PROBLEM TO SOLVE: Copy every line of the rows below word for word, leaving out the pictures.

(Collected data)

□ □ □ □ □ □ □

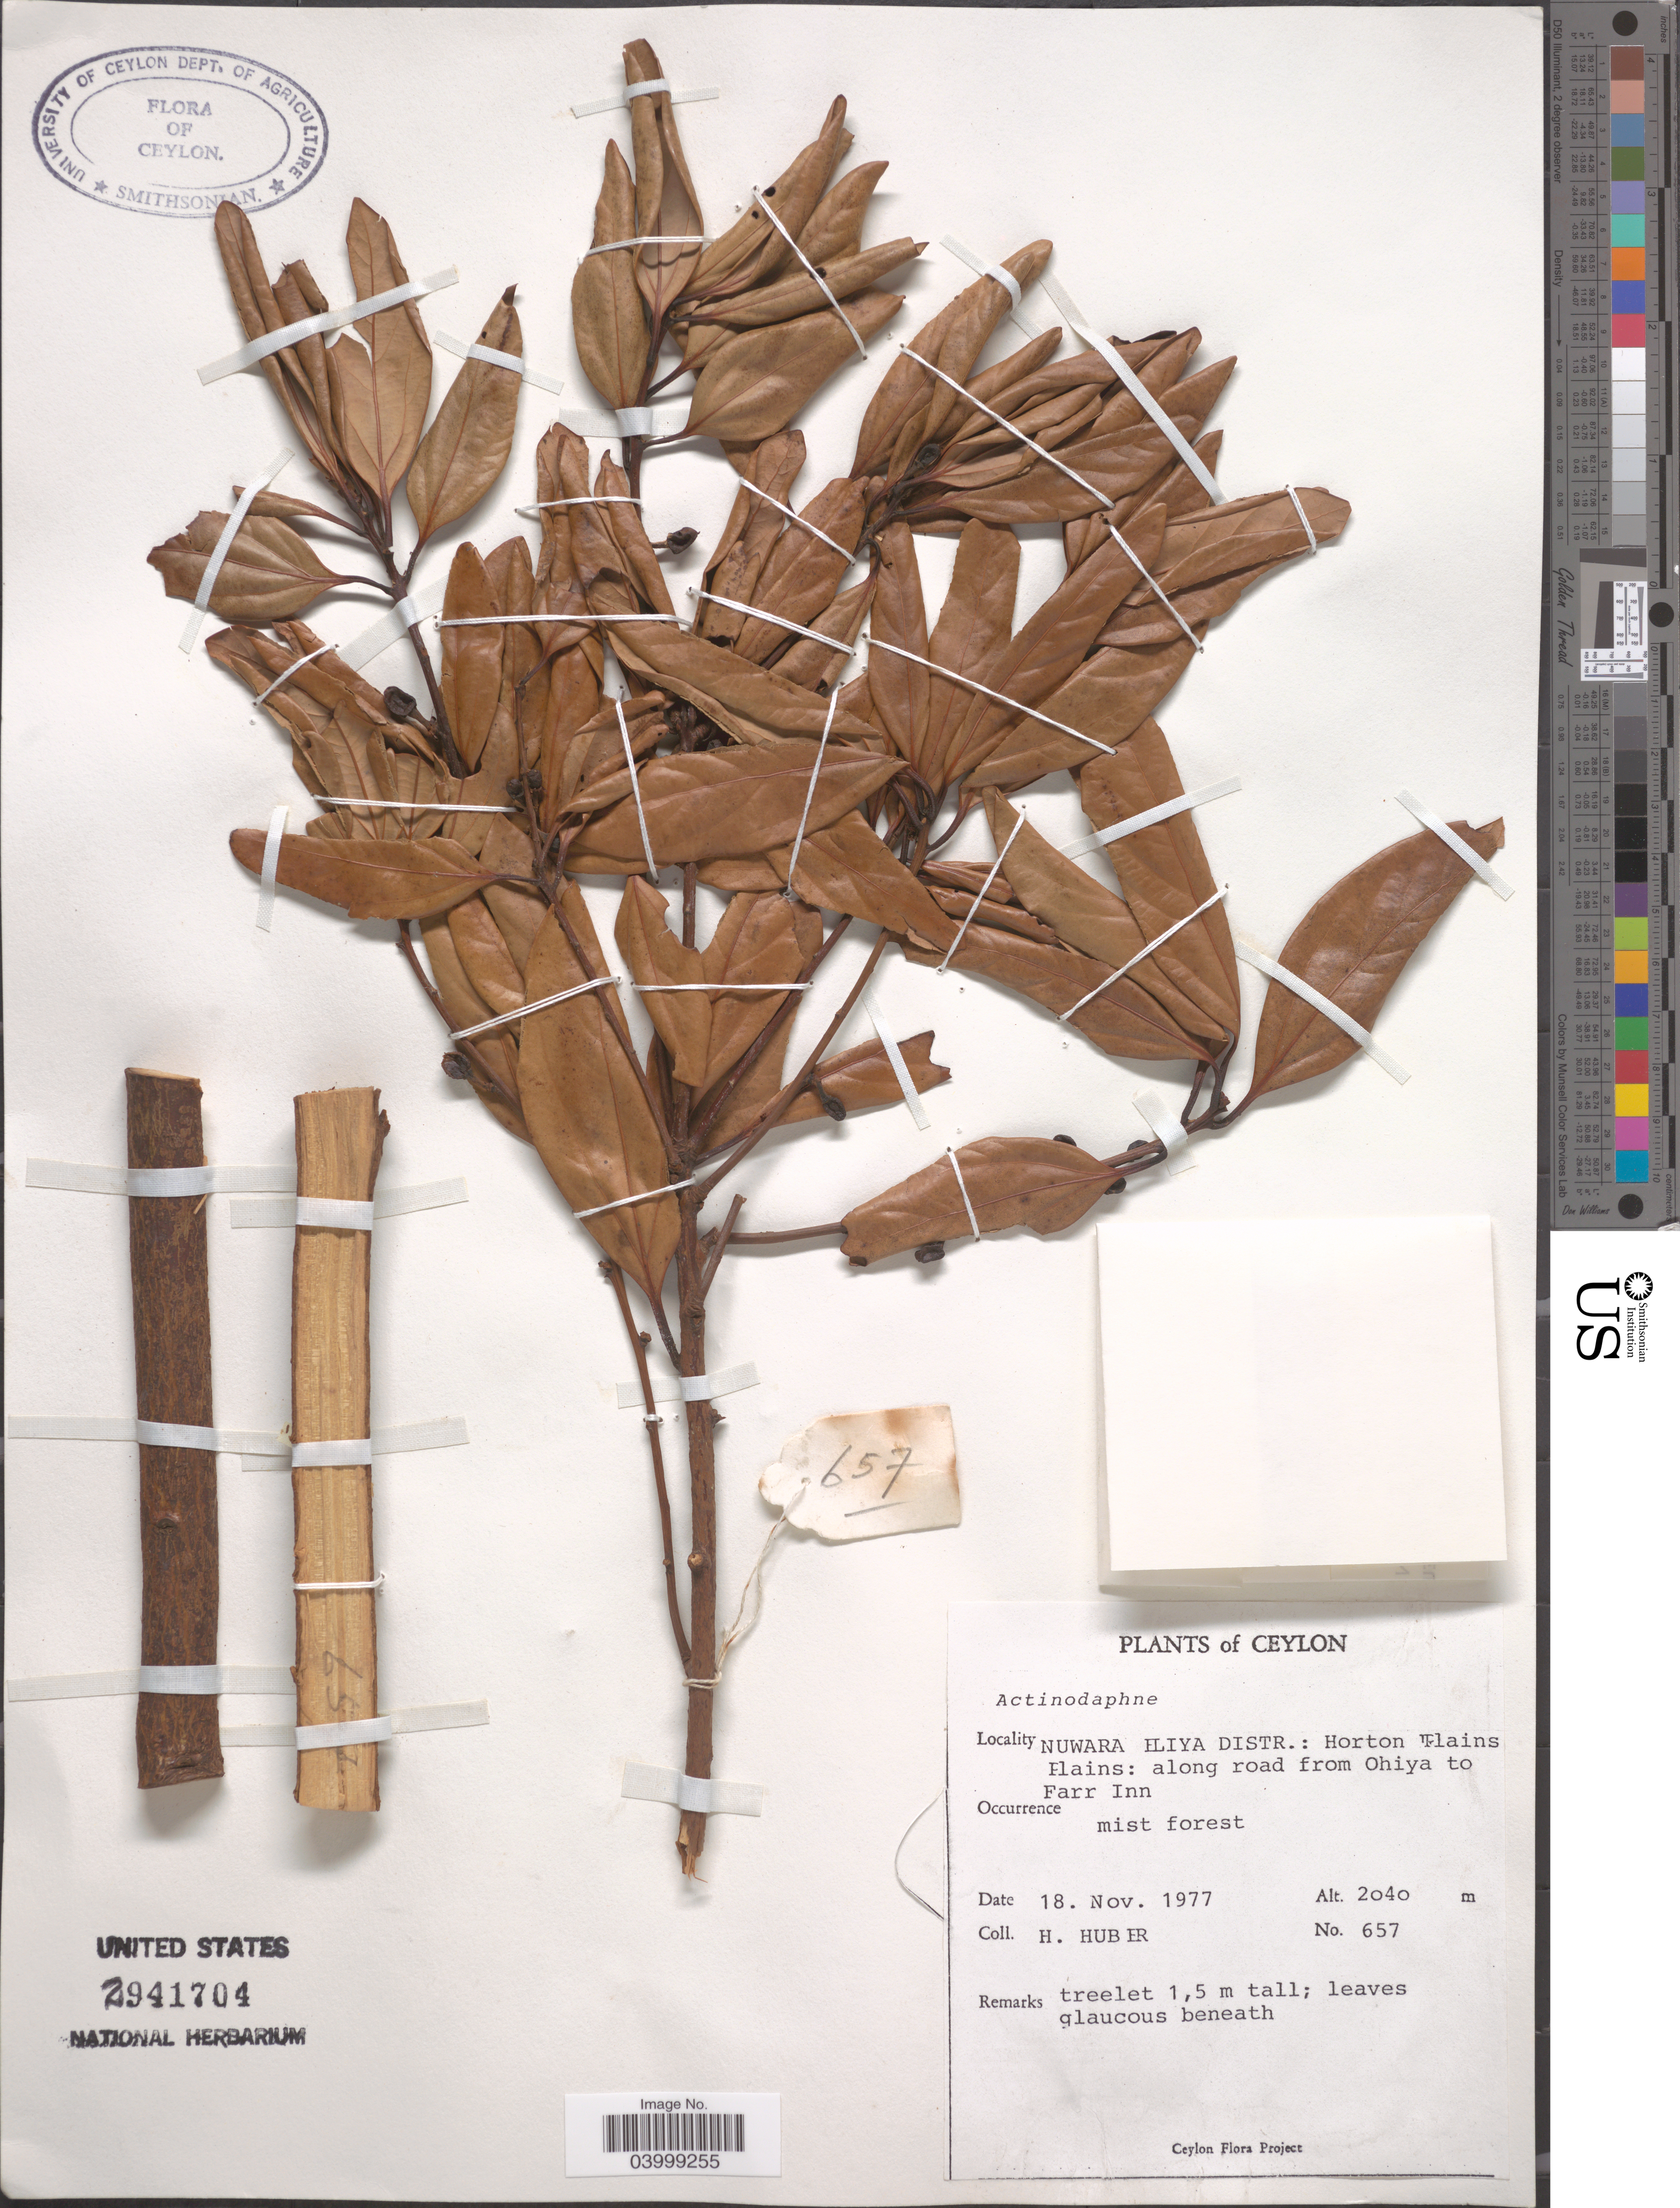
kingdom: Plantae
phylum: Tracheophyta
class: Magnoliopsida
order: Laurales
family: Lauraceae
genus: Actinodaphne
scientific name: Actinodaphne sp.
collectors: H. Huber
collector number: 657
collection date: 1977-11-18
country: Sri Lanka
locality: Ceylon. Nuwara Eliya Distr.: Horton Plains: along road from Ohiya to Farr Inn.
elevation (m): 2040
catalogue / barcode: US 2941704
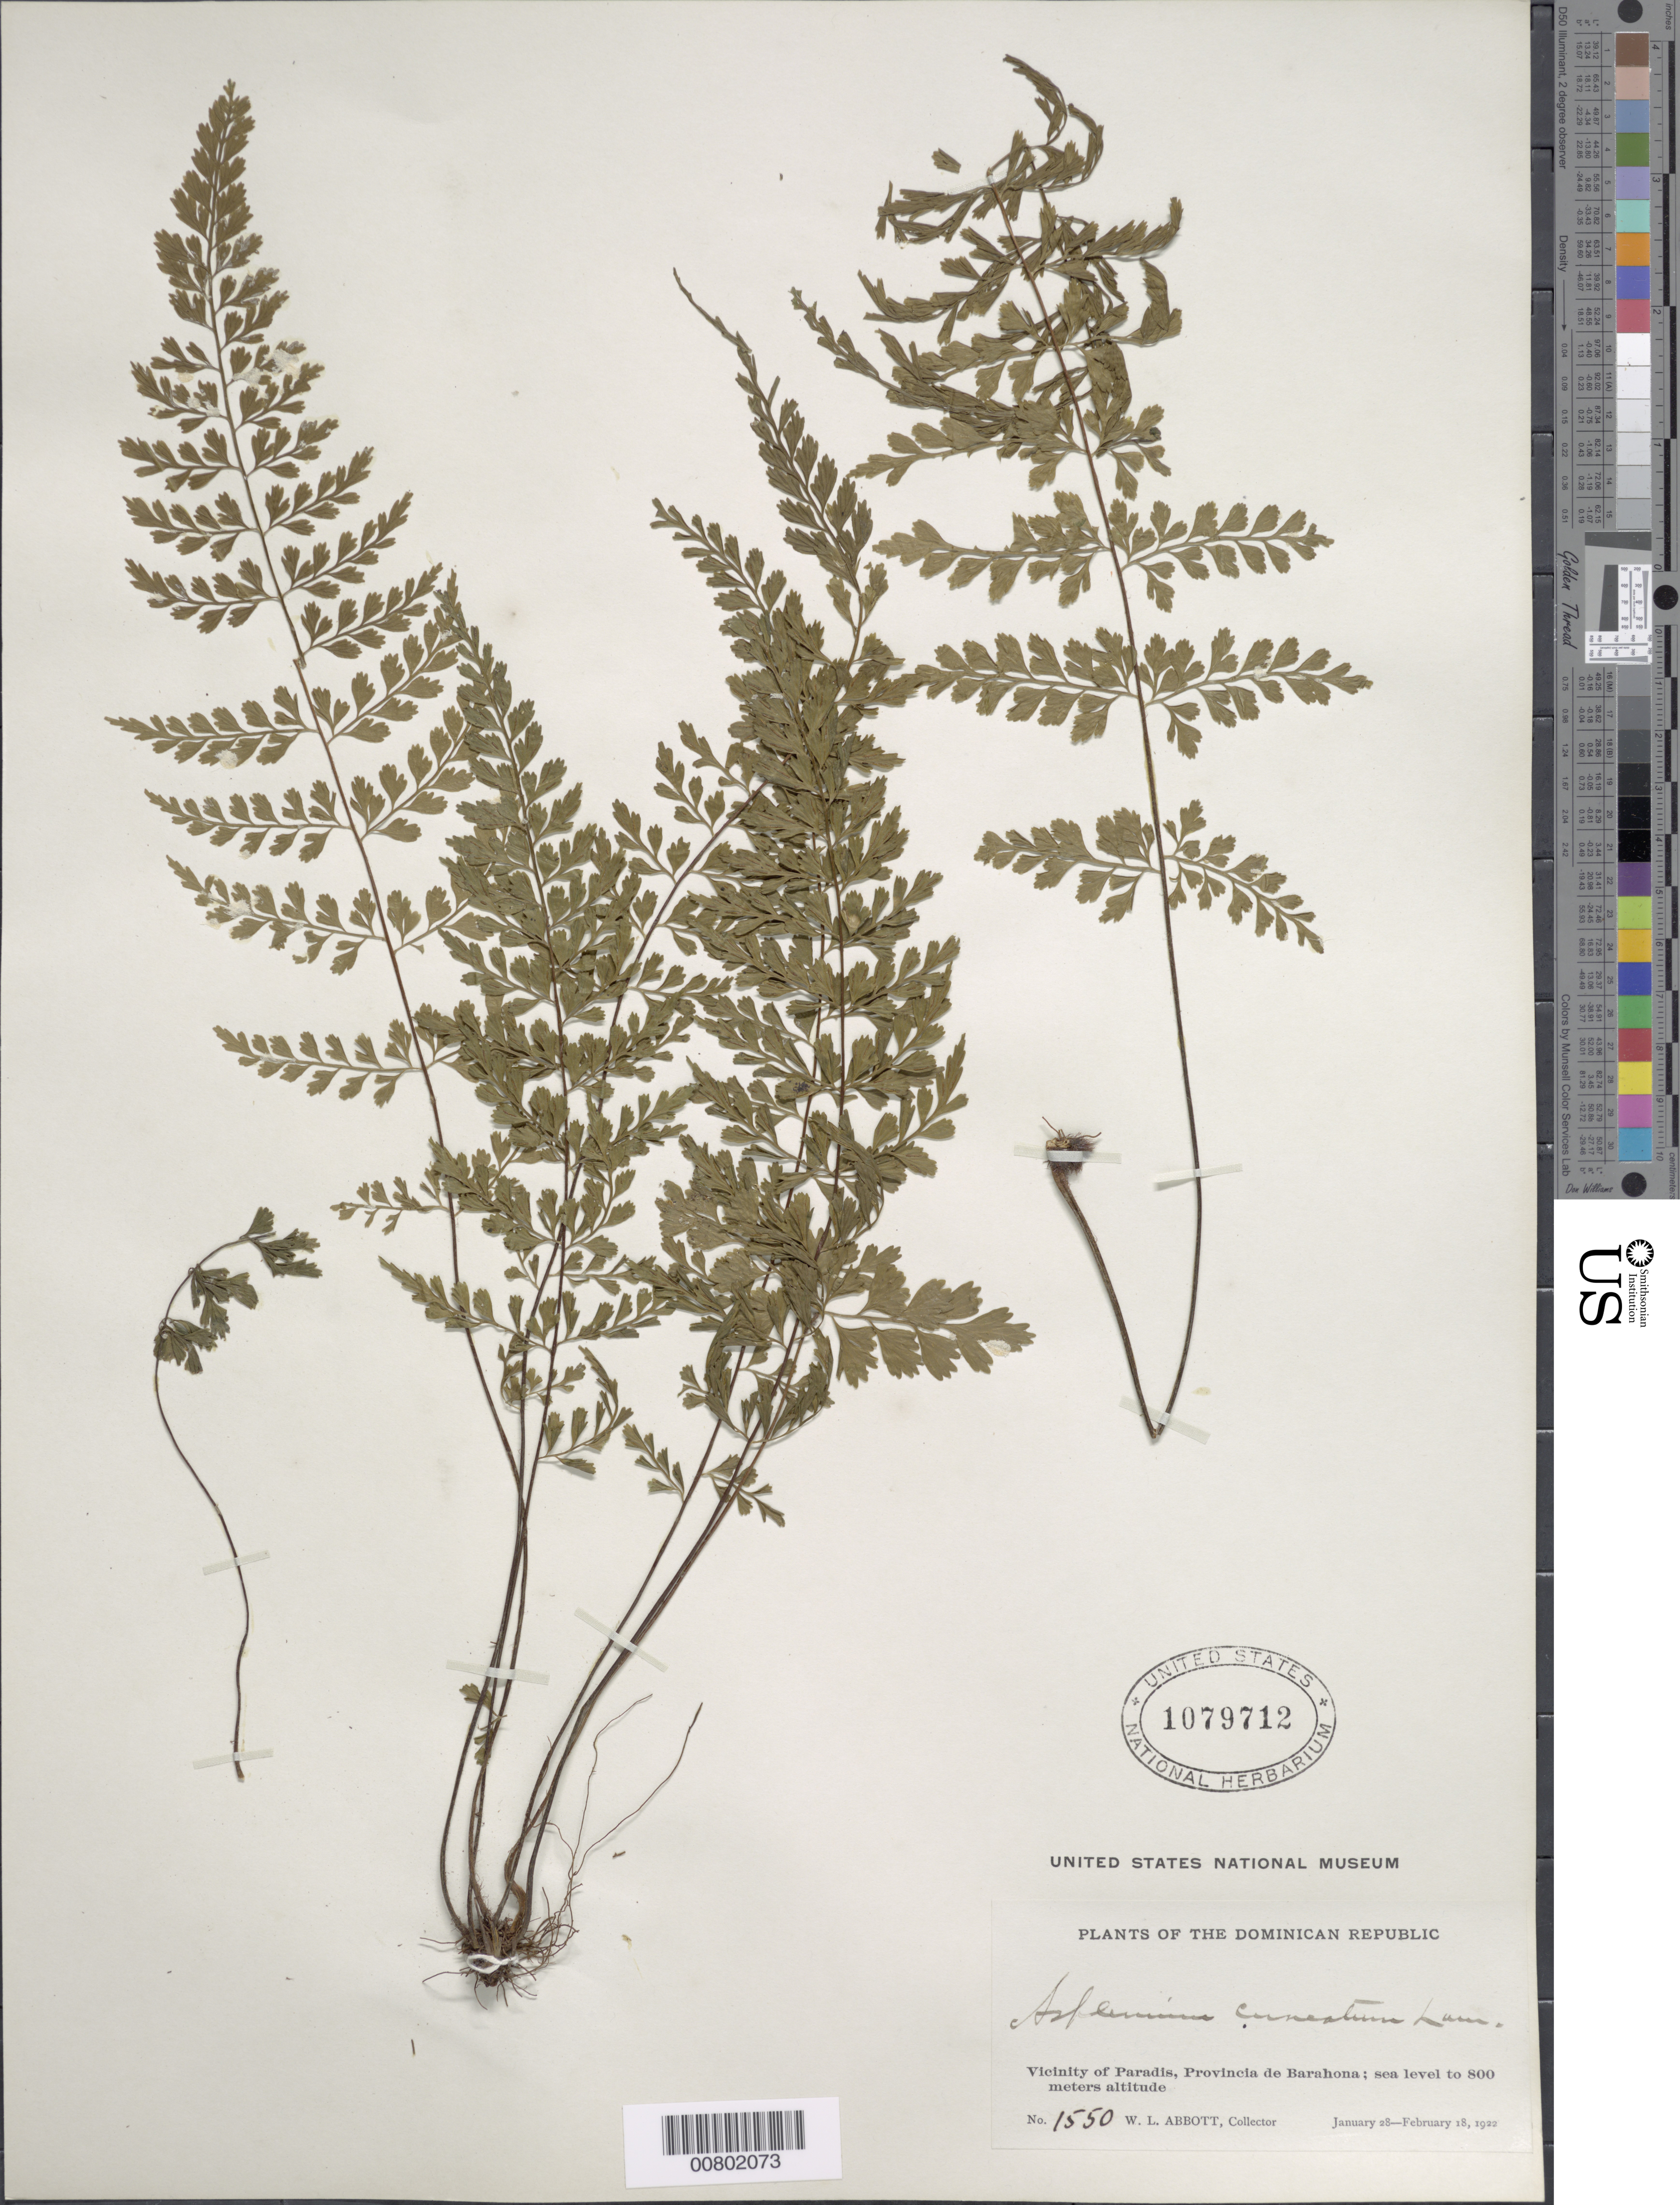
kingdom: Plantae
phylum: Tracheophyta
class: Polypodiopsida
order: Polypodiales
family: Aspleniaceae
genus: Asplenium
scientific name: Asplenium cuneatum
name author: Lam.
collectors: W. L. Abbott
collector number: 1550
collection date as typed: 28 Jan 1922 to 18 Feb 1922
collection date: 1922-01-28/1922-02-18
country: Dominican Republic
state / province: Barahona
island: Hispaniola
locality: Paradis vicinity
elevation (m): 0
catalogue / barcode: US 1079712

□ □ □ □ □ □ □

COMPLETE RESPONSE:
kingdom: Plantae
phylum: Tracheophyta
class: Magnoliopsida
order: Laurales
family: Lauraceae
genus: Actinodaphne
scientific name: Actinodaphne sp.
collectors: H. Huber
collector number: 657
collection date: 1977-11-18
country: Sri Lanka
locality: Ceylon. Nuwara Eliya Distr.: Horton Plains: along road from Ohiya to Farr Inn.
elevation (m): 2040
catalogue / barcode: US 2941704
kingdom: Plantae
phylum: Tracheophyta
class: Polypodiopsida
order: Polypodiales
family: Aspleniaceae
genus: Asplenium
scientific name: Asplenium cuneatum
name author: Lam.
collectors: W. L. Abbott
collector number: 1550
collection date as typed: 28 Jan 1922 to 18 Feb 1922
collection date: 1922-01-28/1922-02-18
country: Dominican Republic
state / province: Barahona
island: Hispaniola
locality: Paradis vicinity
elevation (m): 0
catalogue / barcode: US 1079712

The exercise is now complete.